Thousand ripples on the body of Nile. 
Eager eyes scarce rest a while. 
 
Slowly meanders and circles around. 
To skirt and girdle many a mound!  
 
Smoothly glides, the glimmers blind,  
Prances without her soul's mind. 
 
Gyrates and frolics, spreading smiles,  
decked her bosom in a hundred styles. 
 
Gurgles and intones her lamenting song. 
Ogled and ravished by a hundred strong. 
 
Alien the vessels; that ply her deep. 
Scant the tears; that a tragedy weep. 
 
Upon her soul, gaudy praises heap,  
millennial debris at her bosoms keep. 
 
In her cleave thrust Sinai's knife. 
Time, cheaply, sold in a festering strife. 
 
Northern scourges from south and seas. 
Westerly winds wrench easterly fees. 
 
Her heaving chest, pinned dubious stars. 
Thrown at her; not won in wars. 
 
**Zaie ille rakasat ala al siliem, hea. 
Lalafooq shafooha wale ille tahat shafooha. 
 
To a valiant people, a hush bestowed,  
Wishes and visions below deck stowed. 
 
Caged in an era of hieroglyphically cues. 
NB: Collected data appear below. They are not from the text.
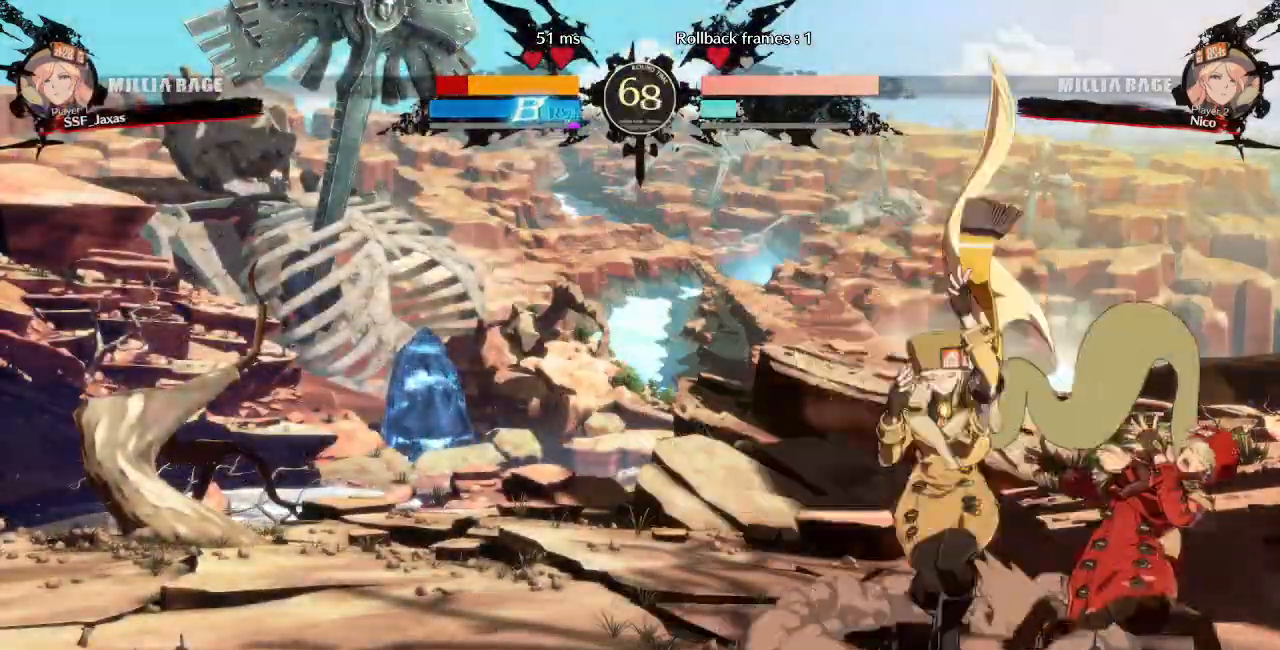
{"dt_ms": 500, "buttons": ["DPAD_DOWN", "DPAD_RIGHT"], "events": [[67, "SQUARE", "down"], [67, "TRIANGLE", "down"], [483, "TRIANGLE", "up"], [500, "SQUARE", "up"]]}
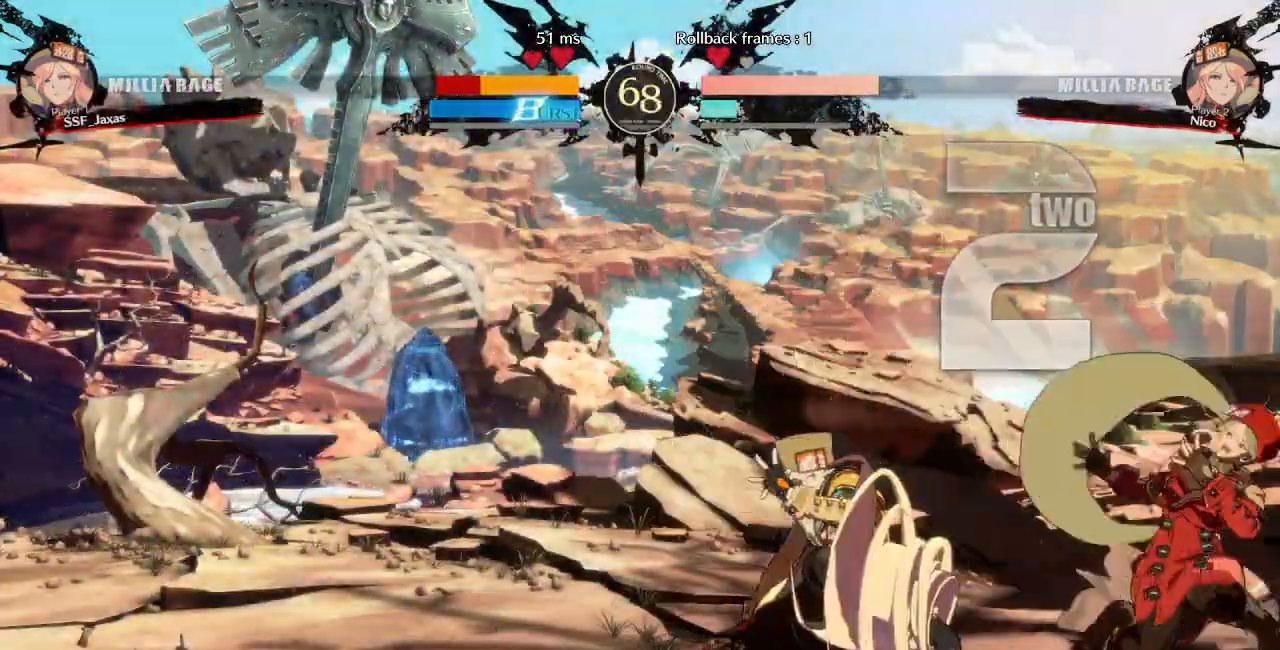
{"dt_ms": 500, "buttons": ["DPAD_RIGHT"], "events": [[500, "DPAD_DOWN", "up"]]}
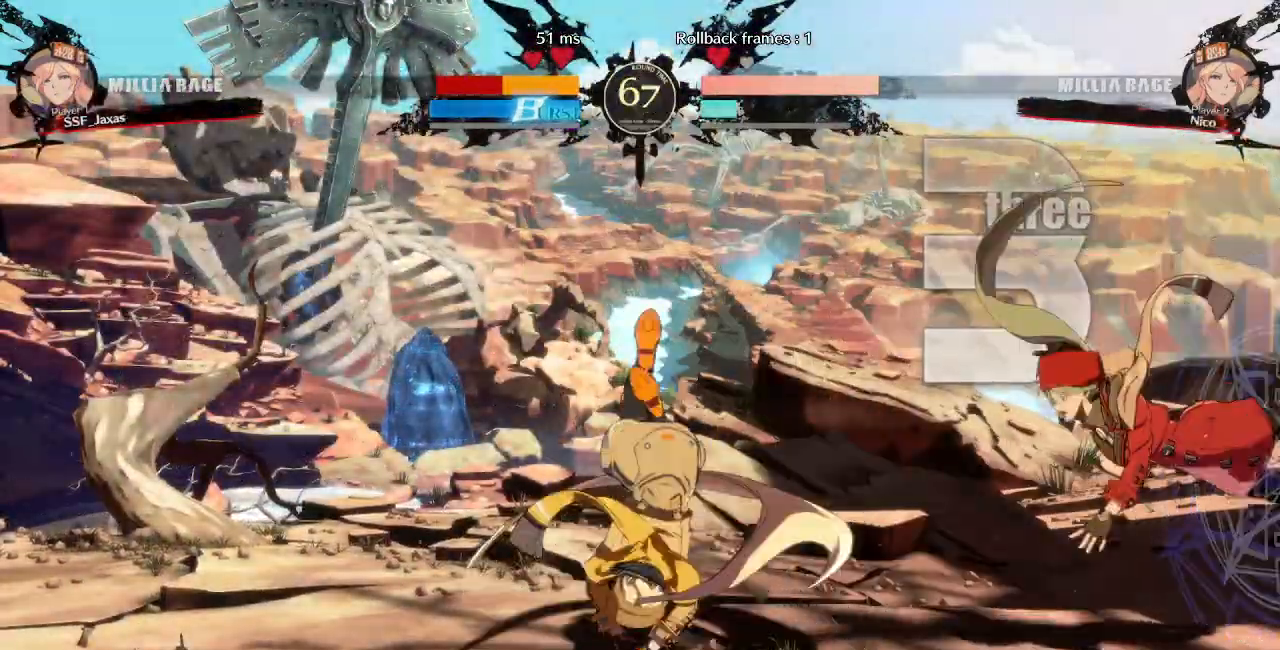
{"dt_ms": 500, "buttons": ["DPAD_RIGHT"]}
centuries she awaits, her baked sinew. 
 
 
original 
saadat tahir 
22 July,2k10 
Islamabad 
 
 
*Rakasa't Masr…. 
The Egyptian belly dancer. 
  
**"Zaie ille rakasat ala al siliem, hea. 
Lalafooq shafooha wale ille tahat shafooha." 
 
An age old Egyptian saying, roughly translated:  
Like the dancing girl that dances on a stair, she!  
unappreciated and unseen by those above and those below her.